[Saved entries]
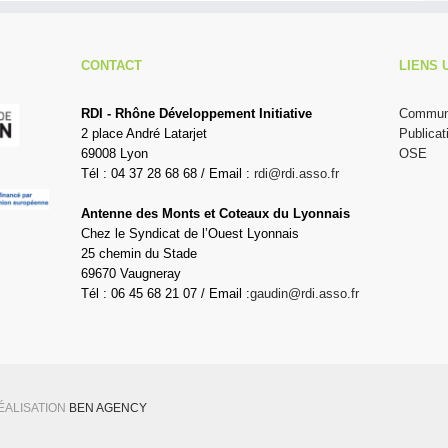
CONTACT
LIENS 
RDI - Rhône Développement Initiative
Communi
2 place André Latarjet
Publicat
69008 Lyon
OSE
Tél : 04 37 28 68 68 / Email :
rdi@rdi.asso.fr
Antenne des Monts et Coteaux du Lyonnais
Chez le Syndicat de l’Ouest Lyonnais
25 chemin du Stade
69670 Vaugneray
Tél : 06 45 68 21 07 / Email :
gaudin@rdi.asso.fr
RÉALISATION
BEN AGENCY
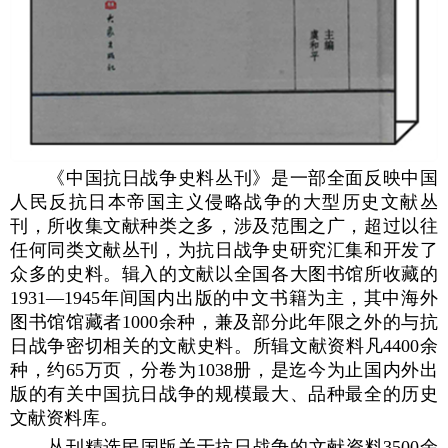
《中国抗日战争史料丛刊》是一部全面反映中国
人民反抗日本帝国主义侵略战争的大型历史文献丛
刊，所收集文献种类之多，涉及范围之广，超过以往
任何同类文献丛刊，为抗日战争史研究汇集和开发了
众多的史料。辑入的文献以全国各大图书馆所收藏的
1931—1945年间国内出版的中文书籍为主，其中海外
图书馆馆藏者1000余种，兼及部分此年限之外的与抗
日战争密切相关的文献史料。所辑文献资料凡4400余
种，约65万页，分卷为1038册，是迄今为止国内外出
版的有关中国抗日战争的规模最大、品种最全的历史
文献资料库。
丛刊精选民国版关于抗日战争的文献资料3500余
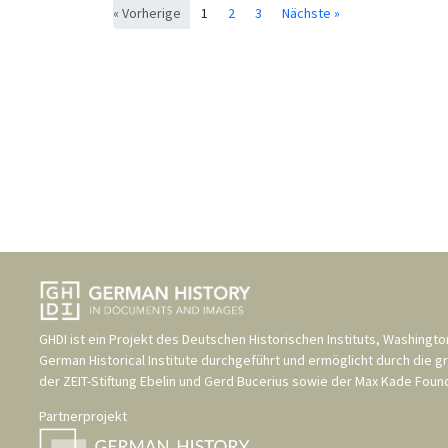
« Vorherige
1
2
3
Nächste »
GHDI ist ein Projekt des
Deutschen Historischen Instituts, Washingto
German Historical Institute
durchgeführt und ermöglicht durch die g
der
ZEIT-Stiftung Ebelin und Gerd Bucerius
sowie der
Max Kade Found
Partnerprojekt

TASK TO CARRY OUT = Identify each line in the entries above that contains the string "Lyonnais", and copy those lines.

ANSWER SPACE =
Antenne des Monts et Coteaux du Lyonnais
Chez le Syndicat de l’Ouest Lyonnais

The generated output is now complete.